(Stored data entries)
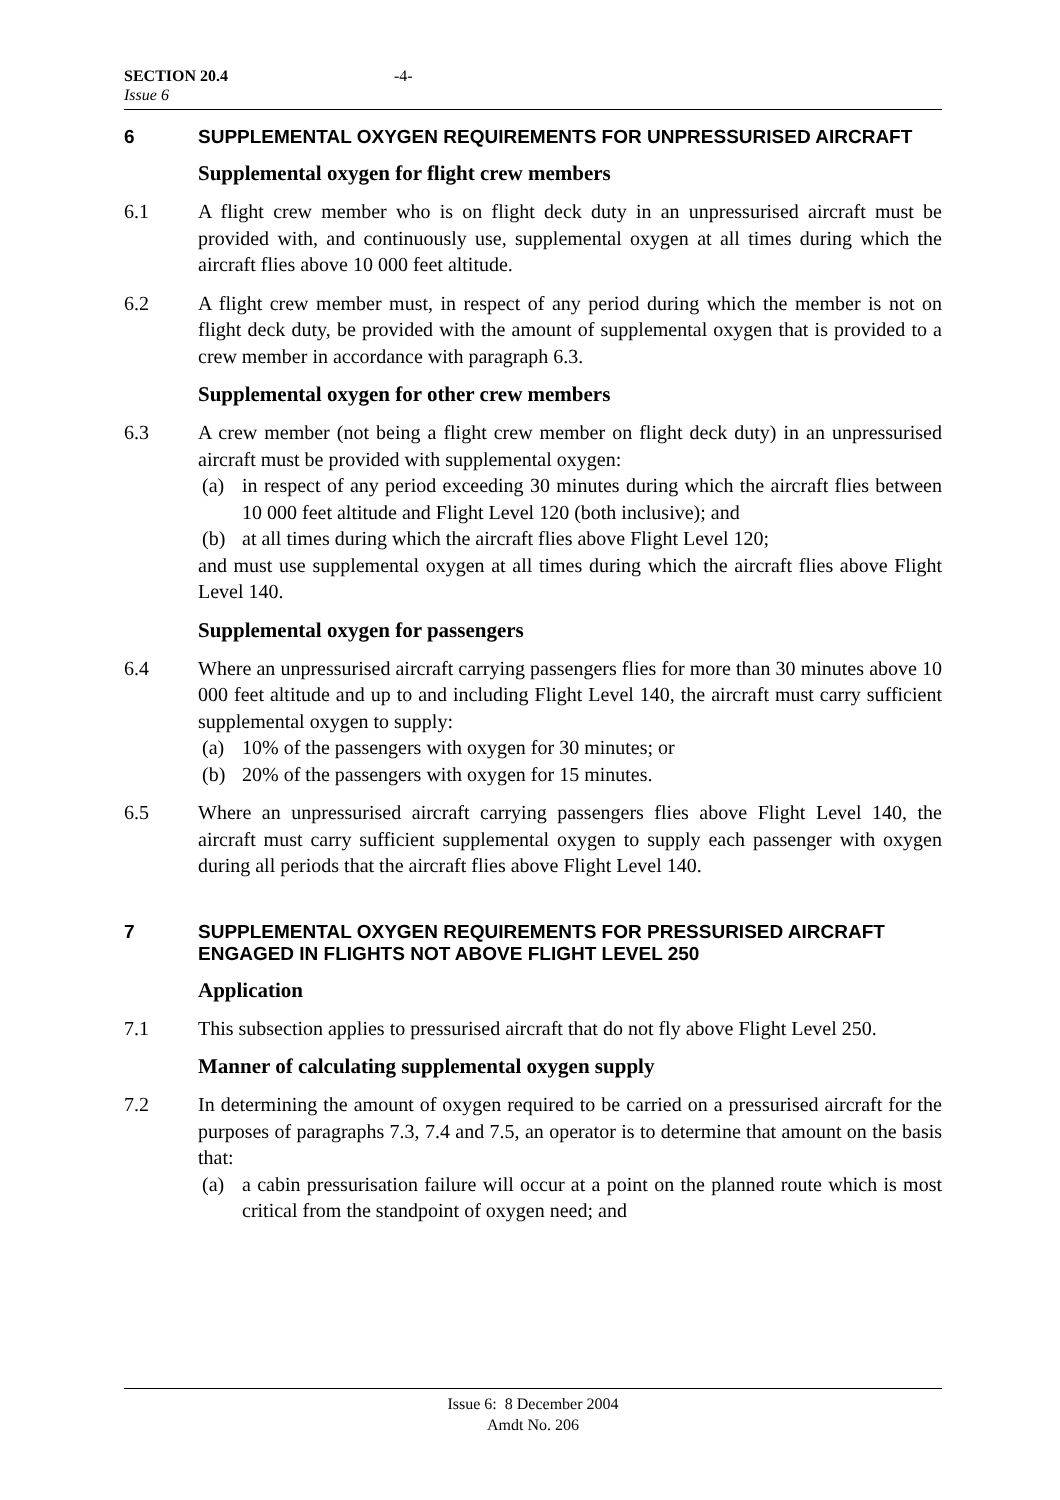SECTION 20.4
Issue 6
-4-
6 SUPPLEMENTAL OXYGEN REQUIREMENTS FOR UNPRESSURISED AIRCRAFT
Supplemental oxygen for flight crew members
6.1 A flight crew member who is on flight deck duty in an unpressurised aircraft must be provided with, and continuously use, supplemental oxygen at all times during which the aircraft flies above 10 000 feet altitude.
6.2 A flight crew member must, in respect of any period during which the member is not on flight deck duty, be provided with the amount of supplemental oxygen that is provided to a crew member in accordance with paragraph 6.3.
Supplemental oxygen for other crew members
6.3 A crew member (not being a flight crew member on flight deck duty) in an unpressurised aircraft must be provided with supplemental oxygen:
(a) in respect of any period exceeding 30 minutes during which the aircraft flies between 10 000 feet altitude and Flight Level 120 (both inclusive); and
(b) at all times during which the aircraft flies above Flight Level 120;
and must use supplemental oxygen at all times during which the aircraft flies above Flight Level 140.
Supplemental oxygen for passengers
6.4 Where an unpressurised aircraft carrying passengers flies for more than 30 minutes above 10 000 feet altitude and up to and including Flight Level 140, the aircraft must carry sufficient supplemental oxygen to supply:
(a) 10% of the passengers with oxygen for 30 minutes; or
(b) 20% of the passengers with oxygen for 15 minutes.
6.5 Where an unpressurised aircraft carrying passengers flies above Flight Level 140, the aircraft must carry sufficient supplemental oxygen to supply each passenger with oxygen during all periods that the aircraft flies above Flight Level 140.
7 SUPPLEMENTAL OXYGEN REQUIREMENTS FOR PRESSURISED AIRCRAFT ENGAGED IN FLIGHTS NOT ABOVE FLIGHT LEVEL 250
Application
7.1 This subsection applies to pressurised aircraft that do not fly above Flight Level 250.
Manner of calculating supplemental oxygen supply
7.2 In determining the amount of oxygen required to be carried on a pressurised aircraft for the purposes of paragraphs 7.3, 7.4 and 7.5, an operator is to determine that amount on the basis that:
(a) a cabin pressurisation failure will occur at a point on the planned route which is most critical from the standpoint of oxygen need; and
Issue 6: 8 December 2004
Amdt No. 206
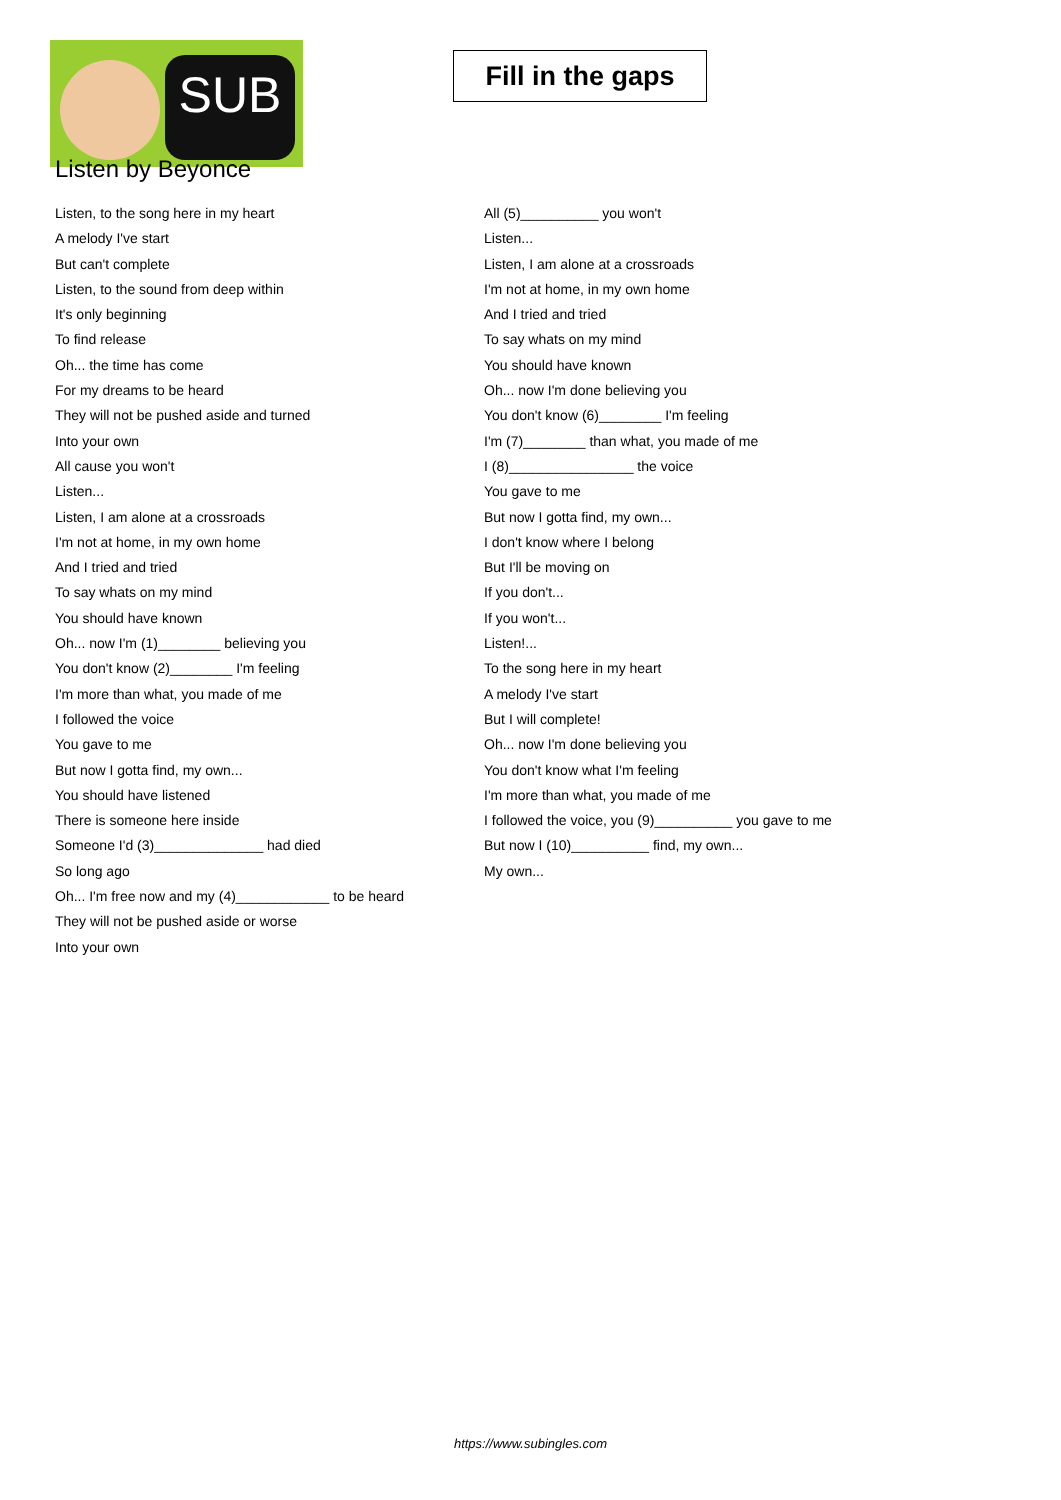SUB
Fill in the gaps
Listen by Beyonce
Listen, to the song here in my heart
A melody I've start
But can't complete
Listen, to the sound from deep within
It's only beginning
To find release
Oh... the time has come
For my dreams to be heard
They will not be pushed aside and turned
Into your own
All cause you won't
Listen...
Listen, I am alone at a crossroads
I'm not at home, in my own home
And I tried and tried
To say whats on my mind
You should have known
Oh... now I'm (1)________ believing you
You don't know (2)________ I'm feeling
I'm more than what, you made of me
I followed the voice
You gave to me
But now I gotta find, my own...
You should have listened
There is someone here inside
Someone I'd (3)______________ had died
So long ago
Oh... I'm free now and my (4)____________ to be heard
They will not be pushed aside or worse
Into your own
All (5)__________ you won't
Listen...
Listen, I am alone at a crossroads
I'm not at home, in my own home
And I tried and tried
To say whats on my mind
You should have known
Oh... now I'm done believing you
You don't know (6)________ I'm feeling
I'm (7)________ than what, you made of me
I (8)________________ the voice
You gave to me
But now I gotta find, my own...
I don't know where I belong
But I'll be moving on
If you don't...
If you won't...
Listen!...
To the song here in my heart
A melody I've start
But I will complete!
Oh... now I'm done believing you
You don't know what I'm feeling
I'm more than what, you made of me
I followed the voice, you (9)__________ you gave to me
But now I (10)__________ find, my own...
My own...
https://www.subingles.com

Problem details: Quote only what lies between the first line of the records and the line containing "Manner of calculating", please, including both lines and excluding images.

Task solution:
SECTION 20.4
Issue 6
-4-
6 SUPPLEMENTAL OXYGEN REQUIREMENTS FOR UNPRESSURISED AIRCRAFT
Supplemental oxygen for flight crew members
6.1 A flight crew member who is on flight deck duty in an unpressurised aircraft must be provided with, and continuously use, supplemental oxygen at all times during which the aircraft flies above 10 000 feet altitude.
6.2 A flight crew member must, in respect of any period during which the member is not on flight deck duty, be provided with the amount of supplemental oxygen that is provided to a crew member in accordance with paragraph 6.3.
Supplemental oxygen for other crew members
6.3 A crew member (not being a flight crew member on flight deck duty) in an unpressurised aircraft must be provided with supplemental oxygen:
(a) in respect of any period exceeding 30 minutes during which the aircraft flies between 10 000 feet altitude and Flight Level 120 (both inclusive); and
(b) at all times during which the aircraft flies above Flight Level 120;
and must use supplemental oxygen at all times during which the aircraft flies above Flight Level 140.
Supplemental oxygen for passengers
6.4 Where an unpressurised aircraft carrying passengers flies for more than 30 minutes above 10 000 feet altitude and up to and including Flight Level 140, the aircraft must carry sufficient supplemental oxygen to supply:
(a) 10% of the passengers with oxygen for 30 minutes; or
(b) 20% of the passengers with oxygen for 15 minutes.
6.5 Where an unpressurised aircraft carrying passengers flies above Flight Level 140, the aircraft must carry sufficient supplemental oxygen to supply each passenger with oxygen during all periods that the aircraft flies above Flight Level 140.
7 SUPPLEMENTAL OXYGEN REQUIREMENTS FOR PRESSURISED AIRCRAFT ENGAGED IN FLIGHTS NOT ABOVE FLIGHT LEVEL 250
Application
7.1 This subsection applies to pressurised aircraft that do not fly above Flight Level 250.
Manner of calculating supplemental oxygen supply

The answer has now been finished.